- September 4 down the years
Gold at last for Farah

2011
Mo Farah became the first British man to win a world long distance title after outsprinting his rivals to claim gold in the men's 5000m at the World Athletics Championships in South Korea. Having been agonisingly pipped to gold in the 10,000m earlier in week, Farah produced a blistering final lap to hold off his rivals and cross the line in 13 minutes 23.36 seconds ahead of Bernard Lagat and Imane Merga, who was later disqualified for running inside his lane, with Ethiopian team-mate Dejene Gebremeskel bumped up to bronze.
1972
The twin impostors were out in force today. Triumph and disaster for two American swimmers at the Olympic Games.

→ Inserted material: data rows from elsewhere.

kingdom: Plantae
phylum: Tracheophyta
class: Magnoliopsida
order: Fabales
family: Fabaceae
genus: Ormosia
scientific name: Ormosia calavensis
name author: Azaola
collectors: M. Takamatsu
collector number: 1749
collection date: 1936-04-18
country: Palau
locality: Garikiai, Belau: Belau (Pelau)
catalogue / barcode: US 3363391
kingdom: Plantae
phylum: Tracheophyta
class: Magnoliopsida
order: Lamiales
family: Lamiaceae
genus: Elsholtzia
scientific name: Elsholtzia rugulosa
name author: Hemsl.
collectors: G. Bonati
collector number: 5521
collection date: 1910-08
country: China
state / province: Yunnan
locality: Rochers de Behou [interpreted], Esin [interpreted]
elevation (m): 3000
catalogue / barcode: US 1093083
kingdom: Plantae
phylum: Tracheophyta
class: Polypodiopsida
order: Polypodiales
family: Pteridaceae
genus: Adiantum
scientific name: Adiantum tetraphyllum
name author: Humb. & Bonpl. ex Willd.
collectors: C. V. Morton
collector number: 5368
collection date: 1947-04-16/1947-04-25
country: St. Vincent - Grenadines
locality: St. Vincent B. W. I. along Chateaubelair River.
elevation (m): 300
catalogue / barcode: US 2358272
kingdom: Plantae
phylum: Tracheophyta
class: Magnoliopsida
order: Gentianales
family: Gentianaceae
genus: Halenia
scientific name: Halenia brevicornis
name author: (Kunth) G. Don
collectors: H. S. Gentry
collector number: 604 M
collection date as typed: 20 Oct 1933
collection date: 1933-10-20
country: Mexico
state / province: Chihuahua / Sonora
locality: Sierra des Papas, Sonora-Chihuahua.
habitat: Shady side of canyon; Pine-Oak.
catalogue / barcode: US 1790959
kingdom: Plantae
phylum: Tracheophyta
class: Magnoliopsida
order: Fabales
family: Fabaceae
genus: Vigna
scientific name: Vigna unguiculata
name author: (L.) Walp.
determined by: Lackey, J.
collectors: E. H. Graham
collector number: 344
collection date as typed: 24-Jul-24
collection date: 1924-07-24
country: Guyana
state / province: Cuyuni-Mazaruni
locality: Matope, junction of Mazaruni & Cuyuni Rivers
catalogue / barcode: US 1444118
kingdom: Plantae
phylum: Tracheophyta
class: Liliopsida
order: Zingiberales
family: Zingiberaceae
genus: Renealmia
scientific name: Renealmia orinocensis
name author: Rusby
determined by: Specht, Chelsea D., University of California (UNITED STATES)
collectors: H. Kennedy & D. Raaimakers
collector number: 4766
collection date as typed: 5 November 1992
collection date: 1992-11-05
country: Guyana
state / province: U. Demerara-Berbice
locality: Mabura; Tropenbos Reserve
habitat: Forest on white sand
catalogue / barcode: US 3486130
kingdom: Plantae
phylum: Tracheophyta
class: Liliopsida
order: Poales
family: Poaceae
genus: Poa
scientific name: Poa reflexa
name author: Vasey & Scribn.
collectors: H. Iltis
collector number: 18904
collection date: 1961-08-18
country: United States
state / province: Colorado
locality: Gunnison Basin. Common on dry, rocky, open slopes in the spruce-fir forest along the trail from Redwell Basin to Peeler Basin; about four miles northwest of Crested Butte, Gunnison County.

Mark Spitz had already won six gold medals here in Munich, breaking the record set by an Italian fencer 60 years earlier (August 26). For an American swimming a medley relay race, gold number seven was a shoo-in. Although the great East German Roland Matthes set his ninth world record in the opening backstroke leg, the rest of the team couldn't hold on. Spitz swam the butterfly leg as the USA finished nearly four seconds clear of East Germany in 3:48.16. Spitz won three of his gold medals in relays and all seven in world-record times. His total of seven wasn't broken until 2008, and even then by only a hundredth of a second (August 16).
That same minimal margin applied three days earlier, when 16-year-old Rick DeMont had swum a perfectly race in the final of the 400 metres freestyle. Showing great nerve by not chasing the early leaders, he was last after 100 metres and sixth after 200, but then came through to take the gold medal in a fraction outside four minutes and inches short of the world record. He couldn't have paced himself any better, beating Australia's Brad Cooper by 0.01 of a second. But today DeMont was told that he'd failed a drugs test. He was banned from the final of the 1500 metres, and his gold in the 400 went to Cooper. It wasn't the kid's fault. He'd been taking medication for asthma since he was four.

In Munich's athletics stadium, Valery Borzov completed the sprint double. After his easy but slightly unsatisfactory victory in the 100 metres, he did even better in the 200. Borzov was a great competitor at 100 metres (golds at three European Championships), but he never ran really fast times over that distance. The 200 metres was something else. Although he didn't concentrate on it as much, he was one of the best of all time. In today's Olympic final, he didn't take the lead until the finishing straight, but then his economical style took over. Short quick strides like Jesse Owens, hands in the 'paper-cutter' position. He accelerated away to win by two yards, which would have been even more if he hadn't started celebrating with five yards to go. Throwing his arms high above his head may have cost him a shot at the world record of 19.83 seconds set at altitude in the previous Olympics. As it was, he ran exactly 20.00, easily the fastest at sea level until then. No-one broke the 20-second barrier at sea level until 1980. But Borzov should have.
2006
The day Naseem Hamed left jail. The former featherweight boxing champion had been convicted after 'showing his car off' when he drove at 90 mph on the wrong side of a carriageway. The crash left another driver with fractures to most of his major bones. Hamed served 16 weeks of a 15-month sentence.
1981
Neil Adams became the first British man to win a world title in judo. In the light-middleweight final in Maastricht, he gained the full ten points against Jiro Kase of Japan, holding him down to finish the fight in just over three minutes.
1991
Silky attacking full-back Serge Blanco scored his last try in international rugby union, ten years after his first. This was his 38th, still the record for France, who scored two others in a 22-9 win over Wales in Cardiff. Later that year, Blanco won the last of his 93 caps in a World Cup match against England.
1921
In Brescia, only three drivers finished the first Italian Grand Prix. All three were French, headed by Jules Goux and Jean Chassagne in Ballots, followed by Louis Wagner's Fiat. An Italian did set the fastest lap: Pietro Bordino in another Fiat. Goux's average speed was very nearly 90 miles per hour, immediately establishing this Grand Prix as the fastest on the schedule.
Six years later to the day, the same race was the first with an average winning speed of over 100 mph. This time it was held at Monza, and again it was won by a Frenchman: Robert Benoist, who'd won that year's French and Spanish Grands Prix in his Delage. The Italian Grand Prix later became the first with an average winning speed of 150 mph.